Task brief. Each record needs to be retyped exactly, though its pictures should not appear.

Dataset entries Block Start

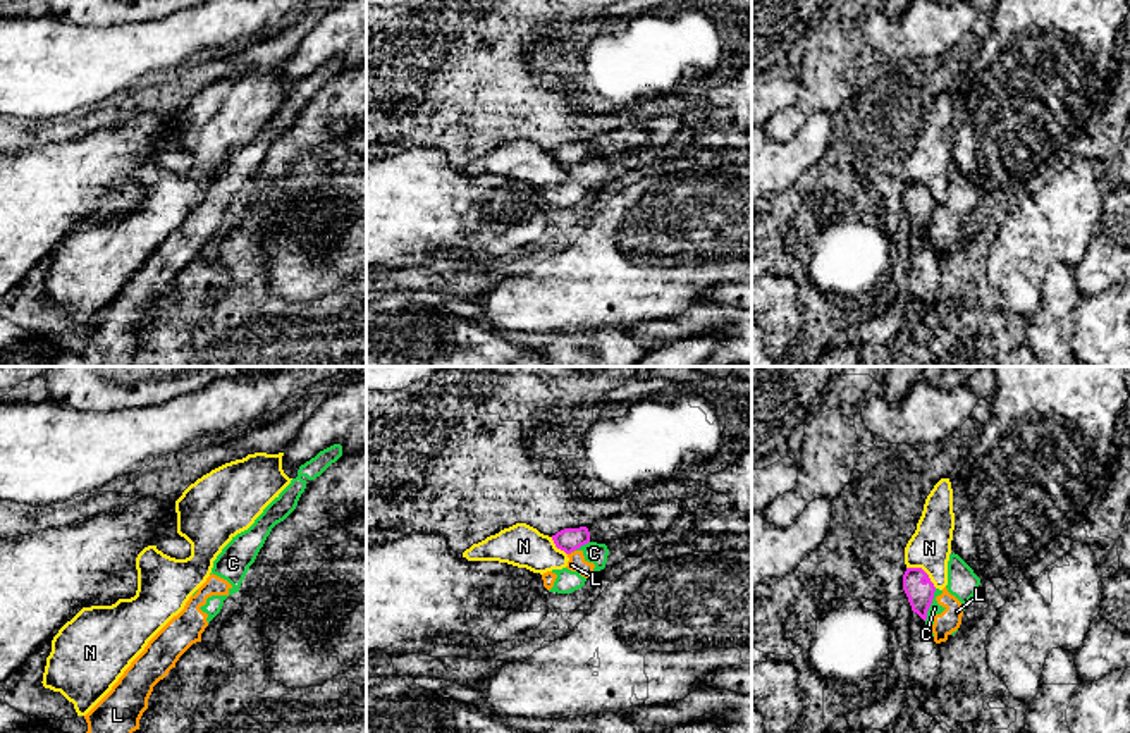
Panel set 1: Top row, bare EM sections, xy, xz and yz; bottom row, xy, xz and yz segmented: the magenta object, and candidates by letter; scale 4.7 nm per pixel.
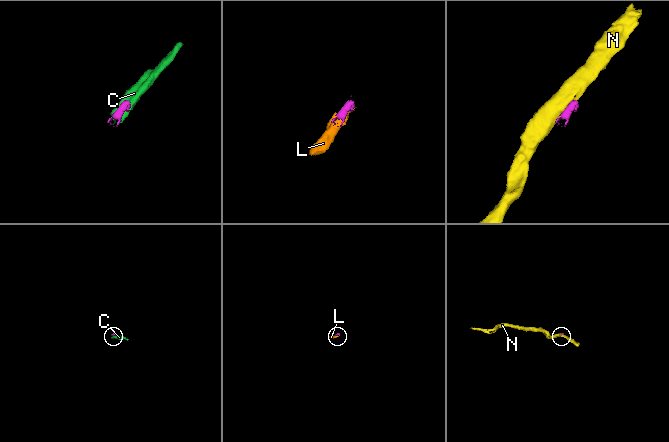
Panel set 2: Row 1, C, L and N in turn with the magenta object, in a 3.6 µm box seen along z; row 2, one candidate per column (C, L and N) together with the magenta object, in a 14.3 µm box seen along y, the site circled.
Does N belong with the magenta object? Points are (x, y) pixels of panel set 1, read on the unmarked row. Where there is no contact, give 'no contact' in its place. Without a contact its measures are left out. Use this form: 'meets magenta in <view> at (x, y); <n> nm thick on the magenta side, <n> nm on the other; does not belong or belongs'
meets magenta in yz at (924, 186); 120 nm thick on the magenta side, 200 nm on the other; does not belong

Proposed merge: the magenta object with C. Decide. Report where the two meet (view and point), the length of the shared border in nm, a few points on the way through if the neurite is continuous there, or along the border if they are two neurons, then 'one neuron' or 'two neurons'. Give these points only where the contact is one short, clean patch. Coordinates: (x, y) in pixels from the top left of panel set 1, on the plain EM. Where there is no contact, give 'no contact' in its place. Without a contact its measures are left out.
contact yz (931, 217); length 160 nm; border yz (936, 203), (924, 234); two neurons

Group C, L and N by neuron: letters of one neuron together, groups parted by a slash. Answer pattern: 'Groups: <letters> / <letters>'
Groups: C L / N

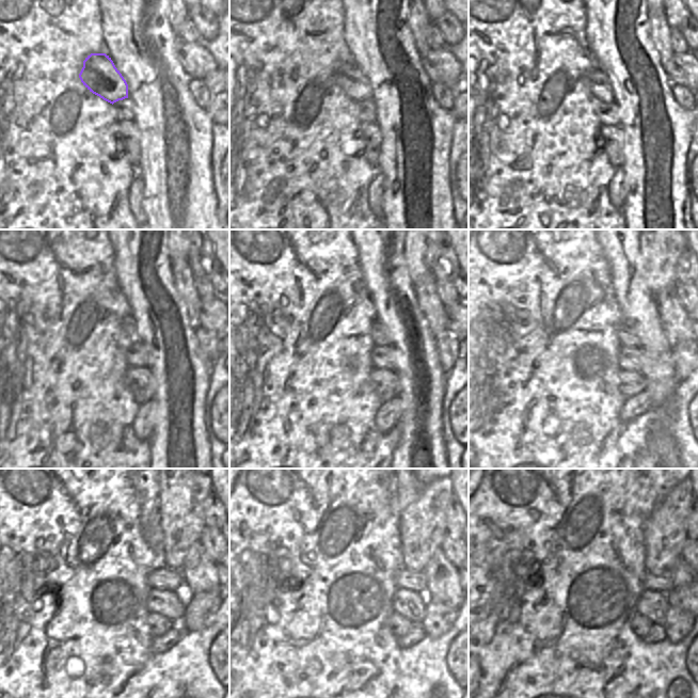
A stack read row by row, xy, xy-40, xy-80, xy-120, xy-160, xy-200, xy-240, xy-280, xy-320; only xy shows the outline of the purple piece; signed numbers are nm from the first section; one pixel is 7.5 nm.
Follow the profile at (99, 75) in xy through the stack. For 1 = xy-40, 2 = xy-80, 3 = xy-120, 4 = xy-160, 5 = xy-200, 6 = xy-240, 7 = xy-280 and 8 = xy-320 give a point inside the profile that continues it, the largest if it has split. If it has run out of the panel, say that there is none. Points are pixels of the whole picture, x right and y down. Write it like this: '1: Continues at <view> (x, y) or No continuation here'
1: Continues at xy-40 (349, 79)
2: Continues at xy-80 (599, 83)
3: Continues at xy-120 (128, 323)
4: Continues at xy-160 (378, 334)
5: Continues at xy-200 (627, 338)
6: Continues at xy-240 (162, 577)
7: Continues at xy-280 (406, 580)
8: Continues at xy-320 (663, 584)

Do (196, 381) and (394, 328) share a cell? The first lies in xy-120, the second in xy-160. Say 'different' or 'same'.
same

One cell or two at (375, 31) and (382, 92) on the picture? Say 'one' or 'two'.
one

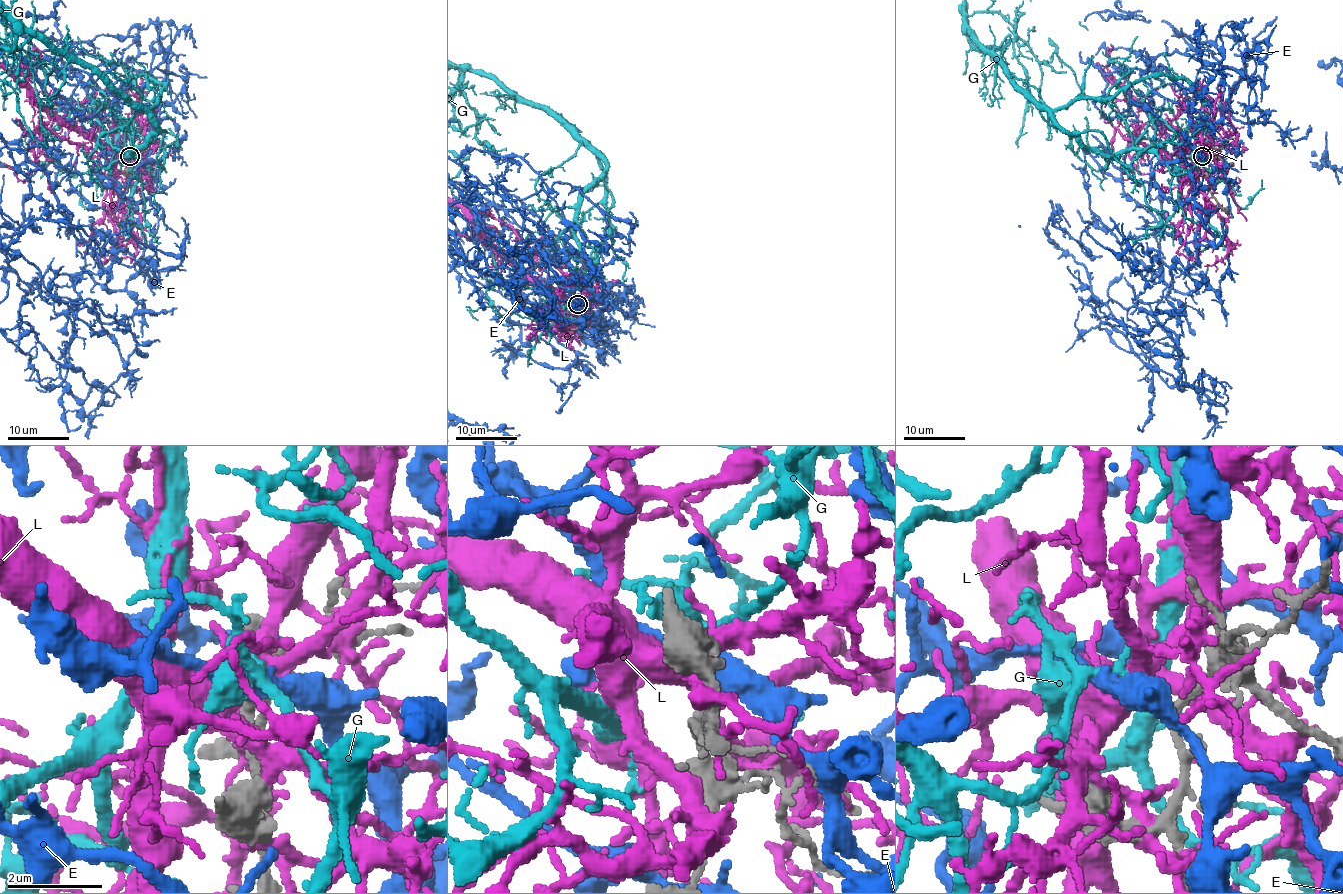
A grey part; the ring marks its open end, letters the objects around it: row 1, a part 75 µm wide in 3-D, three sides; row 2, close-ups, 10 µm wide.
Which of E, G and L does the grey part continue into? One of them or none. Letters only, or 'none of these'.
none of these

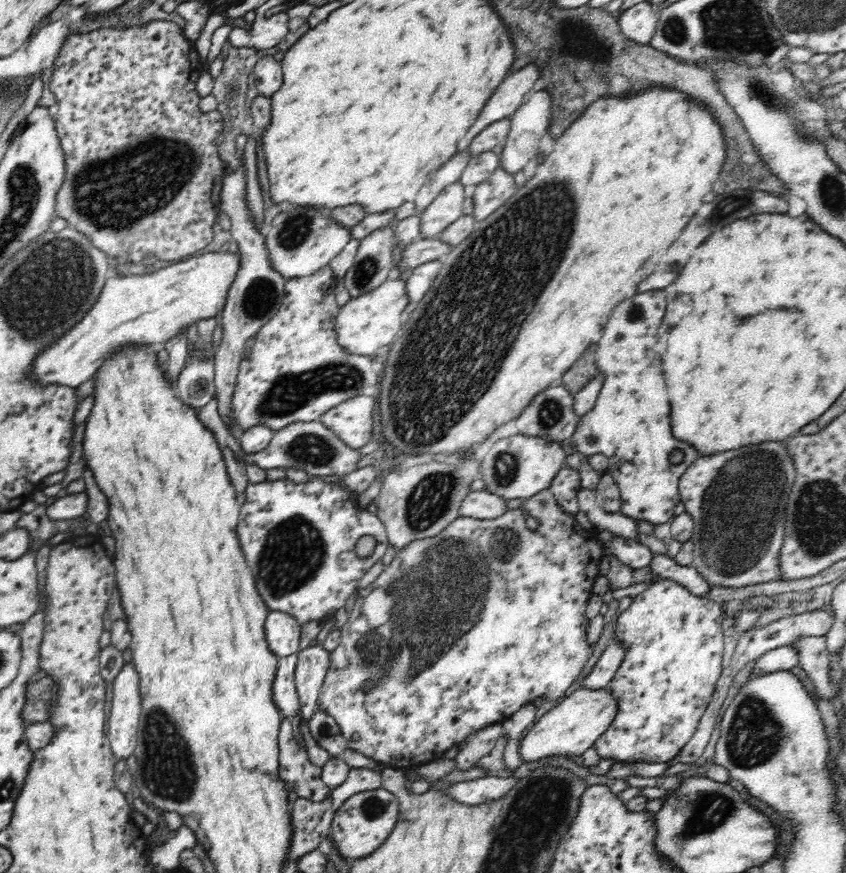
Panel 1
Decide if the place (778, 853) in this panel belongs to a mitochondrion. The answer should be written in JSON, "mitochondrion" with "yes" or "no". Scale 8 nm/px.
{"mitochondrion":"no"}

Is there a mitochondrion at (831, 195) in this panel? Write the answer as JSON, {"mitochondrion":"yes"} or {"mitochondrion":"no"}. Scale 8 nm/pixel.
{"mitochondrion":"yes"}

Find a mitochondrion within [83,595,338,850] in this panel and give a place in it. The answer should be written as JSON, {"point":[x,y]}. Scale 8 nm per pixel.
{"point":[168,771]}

Dataset entries Block End

Result.
Panel set 1: Top row, bare EM sections, xy, xz and yz; bottom row, xy, xz and yz segmented: the magenta object, and candidates by letter; scale 4.7 nm per pixel.
Panel set 2: Row 1, C, L and N in turn with the magenta object, in a 3.6 µm box seen along z; row 2, one candidate per column (C, L and N) together with the magenta object, in a 14.3 µm box seen along y, the site circled.
Does N belong with the magenta object? Points are (x, y) pixels of panel set 1, read on the unmarked row. Where there is no contact, give 'no contact' in its place. Without a contact its measures are left out. Use this form: 'meets magenta in <view> at (x, y); <n> nm thick on the magenta side, <n> nm on the other; does not belong or belongs'
meets magenta in yz at (924, 186); 120 nm thick on the magenta side, 200 nm on the other; does not belong

Proposed merge: the magenta object with C. Decide. Report where the two meet (view and point), the length of the shared border in nm, a few points on the way through if the neurite is continuous there, or along the border if they are two neurons, then 'one neuron' or 'two neurons'. Give these points only where the contact is one short, clean patch. Coordinates: (x, y) in pixels from the top left of panel set 1, on the plain EM. Where there is no contact, give 'no contact' in its place. Without a contact its measures are left out.
contact yz (931, 217); length 160 nm; border yz (936, 203), (924, 234); two neurons

Group C, L and N by neuron: letters of one neuron together, groups parted by a slash. Answer pattern: 'Groups: <letters> / <letters>'
Groups: C L / N

A stack read row by row, xy, xy-40, xy-80, xy-120, xy-160, xy-200, xy-240, xy-280, xy-320; only xy shows the outline of the purple piece; signed numbers are nm from the first section; one pixel is 7.5 nm.
Follow the profile at (99, 75) in xy through the stack. For 1 = xy-40, 2 = xy-80, 3 = xy-120, 4 = xy-160, 5 = xy-200, 6 = xy-240, 7 = xy-280 and 8 = xy-320 give a point inside the profile that continues it, the largest if it has split. If it has run out of the panel, say that there is none. Points are pixels of the whole picture, x right and y down. Write it like this: '1: Continues at <view> (x, y) or No continuation here'
1: Continues at xy-40 (349, 79)
2: Continues at xy-80 (599, 83)
3: Continues at xy-120 (128, 323)
4: Continues at xy-160 (378, 334)
5: Continues at xy-200 (627, 338)
6: Continues at xy-240 (162, 577)
7: Continues at xy-280 (406, 580)
8: Continues at xy-320 (663, 584)

Do (196, 381) and (394, 328) share a cell? The first lies in xy-120, the second in xy-160. Say 'different' or 'same'.
same

One cell or two at (375, 31) and (382, 92) on the picture? Say 'one' or 'two'.
one

A grey part; the ring marks its open end, letters the objects around it: row 1, a part 75 µm wide in 3-D, three sides; row 2, close-ups, 10 µm wide.
Which of E, G and L does the grey part continue into? One of them or none. Letters only, or 'none of these'.
none of these

Panel 1
Decide if the place (778, 853) in this panel belongs to a mitochondrion. The answer should be written in JSON, "mitochondrion" with "yes" or "no". Scale 8 nm/px.
{"mitochondrion":"no"}

Is there a mitochondrion at (831, 195) in this panel? Write the answer as JSON, {"mitochondrion":"yes"} or {"mitochondrion":"no"}. Scale 8 nm/pixel.
{"mitochondrion":"yes"}

Find a mitochondrion within [83,595,338,850] in this panel and give a place in it. The answer should be written as JSON, {"point":[x,y]}. Scale 8 nm per pixel.
{"point":[168,771]}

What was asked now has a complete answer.